What has always amazed me about the Wine project his how they have continued, unphazed, to fight was they knew from the beginning to be a losing battle (tracking an ever changing, ever growing API with no proper documentation of what the API actually does, especially wrt side-effects) all the way to something that is actually usable.
I would even venture to wager that in 20 years, the only way to run certain old Windoze binaries will on top of Wine because the proprietary mountain of crap that is the Windows commercial API offering will have fully fossilized and been dissolved by the winds of time.
It's quite an achievement of the project to be able to run such a large amount of Windows software, but if you're trying to run a particular program, it's still pretty hit or miss (then again it's increasingly hit or miss with recent Windows versions and old software, too).
It's not always Windows' or Wine's fault though, often it's blatant misuse of the API that just happened to work on some old Windows version.
FNA is an open-source clone of the Microsoft XNA game programming libraries for .NET/CLR/whatever the right scope/trademark for that platform is. I don't think it actually stands for anything. Wikipedia says that XNA stands for "XNA's not acronymed", but I think the source was joking.
Typical HN. A post about Wine with 11 comments, of which 100% are meta comments about the version number and 0% about Wine itself.
Wine is great, since it can run Age of Empires 2 in network mode without any issues (less issues than on Windows 7, actually), I can fully ditch Windows on my laptop! :)
AoE II HD or regular? Is it possible to do LAN gaming with the HD version? I thought it's only for Steam users. Also, I'm interested in figuring out how to install Chinese language packs for AoE II HD without weird font issues.
Yes, I just confirmed that Hacker News comments are often off-topic. But at least we agree that Wine is great for AoE.
To be fair, this seems a pretty incremental release. There's nothing groundbreaking that 4.20 can do that 4.19 can do and this post doesn't list any specific apps that have had major improvements in functionality.
People could discuss wine in general, but that would require new talking points to interest most people.
Indeed. Even with some versioning schemes where 4.2 would equal 4.20 I wouldn't see the point in changing the title from what the project itself used.

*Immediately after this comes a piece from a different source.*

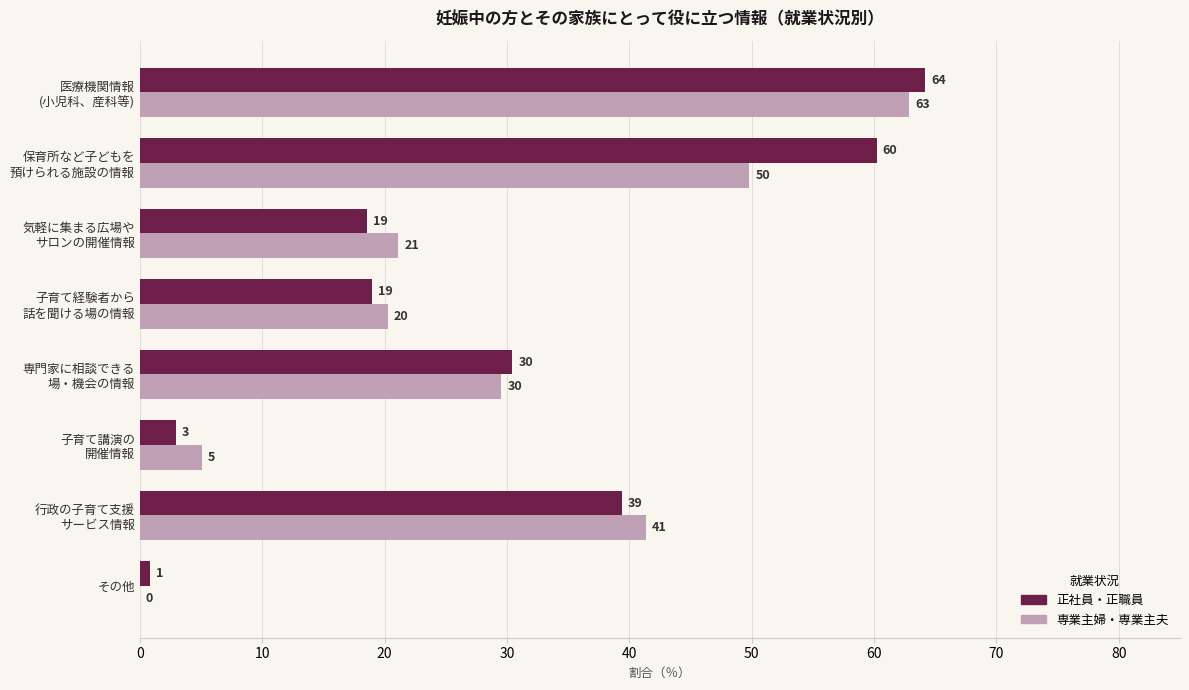

What is the sum of all 専業主婦・専業主夫 values?

230.0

And if I'm reading this[1] correctly, the versions look pretty straightforward (i.e. 4.1 < 4.10 etc.).
I would say that's like pretty much every project out there. I can't come up with an example which matches the other case off the top of my head. Does that make other ones the confusing ones?
Winamp used a decimal numbering scheme. Version 5.6 is followed by 5.601, then 5.62. There's also the obligatory v1.6 < v1.666 < v1.7 version numbering of Doom.

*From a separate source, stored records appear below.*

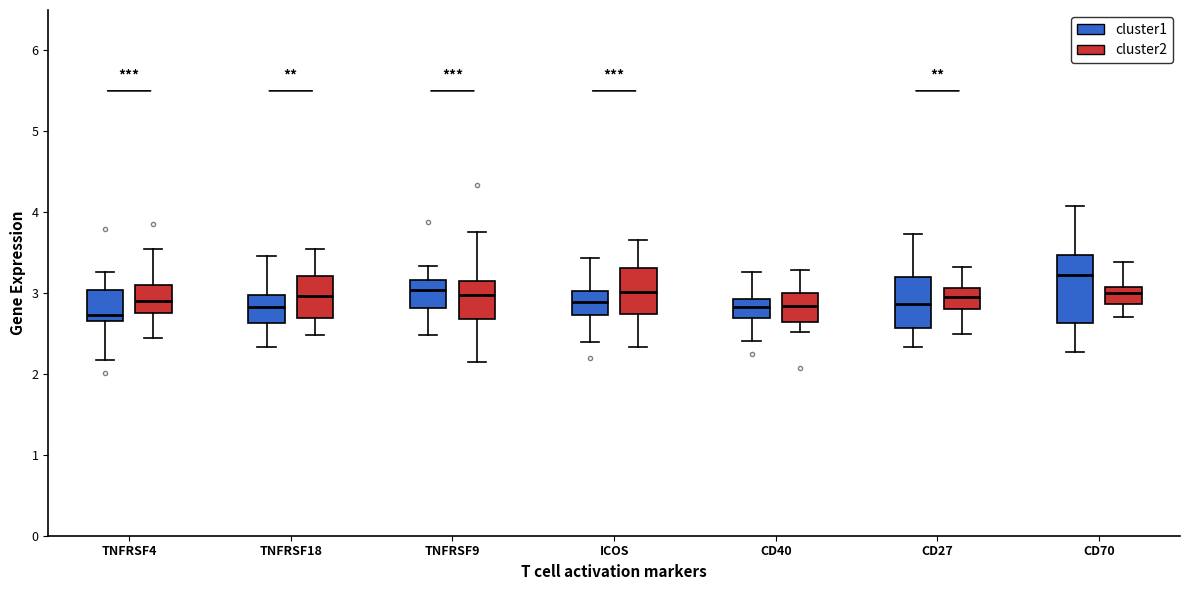

Reading left to right, transcribe this box plot: for each box, give where its median line is, the range the box spans, and where its two whiskers end, as read against the y-axis. The values are not printed on the chart, so give them approximately, as read against the axis.

TNFRSF4 (cluster1): median 2.7 (just above the box's lower edge), box 2.7 to 3.0, whiskers 2.2 to 3.3
TNFRSF4 (cluster2): median 2.9, box 2.7 to 3.1, whiskers 2.4 to 3.5
TNFRSF18 (cluster1): median 2.8, box 2.6 to 3.0, whiskers 2.3 to 3.5
TNFRSF18 (cluster2): median 3.0, box 2.7 to 3.2, whiskers 2.5 to 3.6
TNFRSF9 (cluster1): median 3.0, box 2.8 to 3.2, whiskers 2.5 to 3.3
TNFRSF9 (cluster2): median 3.0, box 2.7 to 3.2, whiskers 2.2 to 3.8
ICOS (cluster1): median 2.9, box 2.7 to 3.0, whiskers 2.4 to 3.4
ICOS (cluster2): median 3.0, box 2.7 to 3.3, whiskers 2.3 to 3.7
CD40 (cluster1): median 2.8, box 2.7 to 2.9, whiskers 2.4 to 3.3
CD40 (cluster2): median 2.8, box 2.6 to 3.0, whiskers 2.5 to 3.3
CD27 (cluster1): median 2.9, box 2.6 to 3.2, whiskers 2.3 to 3.7
CD27 (cluster2): median 2.9, box 2.8 to 3.1, whiskers 2.5 to 3.3
CD70 (cluster1): median 3.2, box 2.6 to 3.5, whiskers 2.3 to 4.1
CD70 (cluster2): median 3.0, box 2.9 to 3.1, whiskers 2.7 to 3.4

I think Windows 3.1 to 3.11 was another example of decimal version numbering, instead of calling it v3.1.1.
Blenders version is a bit confusing sometimes. Officially its release 2.80 but that is very often called 2.8 even from official channels [1]. I was a bit confused when then announced 2.8 which is the version after 2.79.

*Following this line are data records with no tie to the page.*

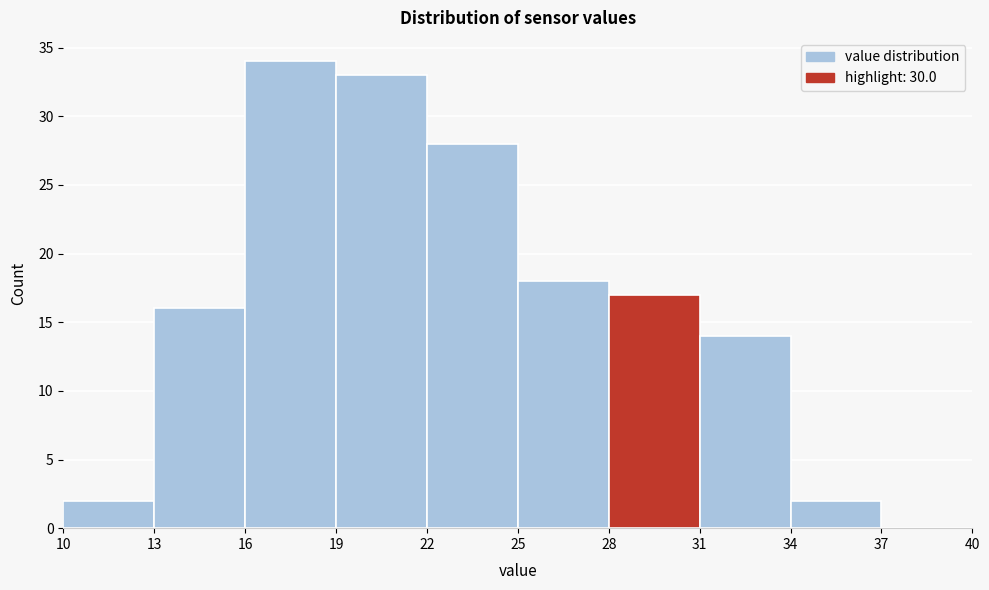

Reading left to right, list every bar in this chart as the range it spans on the x-axis followed by its height. The values are not printed on the chart, so give them approximately, as read against the axis.

10 to 13: 2
13 to 16: 16
16 to 19: 34
19 to 22: 33
22 to 25: 28
25 to 28: 18
28 to 31: 17
31 to 34: 14
34 to 37: 2
37 to 40: 0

Well their scheme does leave some questions open: Does 3.00 need to come after 2.99 or can there be a 2.100? Or if its more like 2.8.x: Can ever be a x.x.10? (we are talking here more about the scheme that actual blender releases)
How I currently understand is its just 2 numbers and 2.8 is a simplification for meaning 2.8x.
I would even venture to wager that in 20 years, the only way to run certain old Windoze binaries will on top of Wine because the proprietary mountain of crap that is the Windows commercial API offering will have fully fossilized and been dissolved by the winds of time.
Kudos, I am truly in awe of this project.